### [SHORT PROBLEM 1]
Reproduce the forum thread on black holes word for word, from its title through its final post.
### [SHORT PROBLEM 2]
Write out the records from the line holding "collection date: 2016-07-06" through the end of the records, inclusive, and change "locality" to "site" while leaving everything else as it is.

### [TEXT EXTRACT]
───

Exploring the Possibility of an Expanding Universe Beyond Black Holes

[Kat007]

I was wondering if someone agrees:

Is it possible that on the other side of the black hole is an expanding universe? It seems an iteresting idea to me: in our universe a star collapses onto itself with an explosion, creating a black hole and on the other side a big bang happens with matter sucked in from our side, falling out on 'the other side'.. If nothing can escape the black hole it must be going somewhere...

A separate question: does a mass of the black hole keep increasing throught it's life? And does the black hole ever 'die'?

 

[vandegg]

A separate question: does a mass of the black hole keep increasing throught it's life? And does the black hole ever 'die'?

The mass of a black hole is just the mass of everything that has fallen into it (minus hawking radiation), so presumably black holes continue to get bigger throughout their life.

There is a way black holes can lose their mass, via hawking radiation. Black holes which are too small will eventually evaporate. This happens when the rate of energy radiated is larger than the rate of matter the black hole is absorbing. The temperature of a this radiation is inversely proportional to the size of the black hole. At some point a black hole will become so large (and so cold) that it will absorb from the background radiation of the universe more than it can radiate and so will only get bigger.

I have heard theories about our universe being inside a black hole or whatever. Everything i just said is completely theoretical and no one has any idea what happens inside of a black hole so it is hard to say anything meaningful about it right now.

 

[Kat007]

Thank you for your reply, that's interesting to know.
I hope someone can comment on the first part of my post also. Interested to see the opinions out there.

 

[Calluuuum]

In a sense your separate question contradicts your initial thought. You asked about if a Black hole's mass can grow, if it did that means it's retaining the mass it absorbs. If it retains mass it absorbs, it can't be losing it to the "other universe" that was created. If it was losing any kind of mass to this new universe, it would be small and/or insignificant. With no mass being lost to the new universe (which would be lost as energy most likely), the universe wouldn't be able to sustain it's expansion.

───

### [RECORDS PROVIDED]
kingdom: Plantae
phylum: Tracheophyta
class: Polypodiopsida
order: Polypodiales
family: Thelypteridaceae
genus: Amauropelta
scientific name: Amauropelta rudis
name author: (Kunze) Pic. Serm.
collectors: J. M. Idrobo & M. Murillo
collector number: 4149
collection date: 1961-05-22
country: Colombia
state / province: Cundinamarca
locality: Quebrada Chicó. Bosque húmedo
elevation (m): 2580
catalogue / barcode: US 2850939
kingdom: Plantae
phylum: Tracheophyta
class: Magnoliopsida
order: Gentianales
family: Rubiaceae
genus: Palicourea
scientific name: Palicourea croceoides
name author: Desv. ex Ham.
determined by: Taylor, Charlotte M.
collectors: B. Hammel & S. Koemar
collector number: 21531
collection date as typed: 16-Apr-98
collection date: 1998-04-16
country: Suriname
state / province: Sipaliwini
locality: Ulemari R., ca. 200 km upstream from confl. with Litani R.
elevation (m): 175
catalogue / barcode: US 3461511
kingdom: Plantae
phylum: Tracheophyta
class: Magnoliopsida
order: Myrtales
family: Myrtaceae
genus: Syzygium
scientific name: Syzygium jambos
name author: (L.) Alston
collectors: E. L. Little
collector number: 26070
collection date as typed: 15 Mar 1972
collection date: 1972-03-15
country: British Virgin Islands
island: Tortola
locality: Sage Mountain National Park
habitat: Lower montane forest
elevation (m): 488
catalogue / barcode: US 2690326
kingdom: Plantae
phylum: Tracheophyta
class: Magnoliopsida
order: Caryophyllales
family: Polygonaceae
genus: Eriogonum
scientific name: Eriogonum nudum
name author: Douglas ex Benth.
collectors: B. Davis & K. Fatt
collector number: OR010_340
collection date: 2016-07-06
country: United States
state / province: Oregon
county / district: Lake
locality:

───

### [CORRECT OUTPUT 1]
Exploring the Possibility of an Expanding Universe Beyond Black Holes

[Kat007]

I was wondering if someone agrees:

Is it possible that on the other side of the black hole is an expanding universe? It seems an iteresting idea to me: in our universe a star collapses onto itself with an explosion, creating a black hole and on the other side a big bang happens with matter sucked in from our side, falling out on 'the other side'.. If nothing can escape the black hole it must be going somewhere...

A separate question: does a mass of the black hole keep increasing throught it's life? And does the black hole ever 'die'?

 

[vandegg]

A separate question: does a mass of the black hole keep increasing throught it's life? And does the black hole ever 'die'?

The mass of a black hole is just the mass of everything that has fallen into it (minus hawking radiation), so presumably black holes continue to get bigger throughout their life.

There is a way black holes can lose their mass, via hawking radiation. Black holes which are too small will eventually evaporate. This happens when the rate of energy radiated is larger than the rate of matter the black hole is absorbing. The temperature of a this radiation is inversely proportional to the size of the black hole. At some point a black hole will become so large (and so cold) that it will absorb from the background radiation of the universe more than it can radiate and so will only get bigger.

I have heard theories about our universe being inside a black hole or whatever. Everything i just said is completely theoretical and no one has any idea what happens inside of a black hole so it is hard to say anything meaningful about it right now.

 

[Kat007]

Thank you for your reply, that's interesting to know.
I hope someone can comment on the first part of my post also. Interested to see the opinions out there.

 

[Calluuuum]

In a sense your separate question contradicts your initial thought. You asked about if a Black hole's mass can grow, if it did that means it's retaining the mass it absorbs. If it retains mass it absorbs, it can't be losing it to the "other universe" that was created. If it was losing any kind of mass to this new universe, it would be small and/or insignificant. With no mass being lost to the new universe (which would be lost as energy most likely), the universe wouldn't be able to sustain it's expansion.

### [CORRECT OUTPUT 2]
collection date: 2016-07-06
country: United States
state / province: Oregon
county / district: Lake
site:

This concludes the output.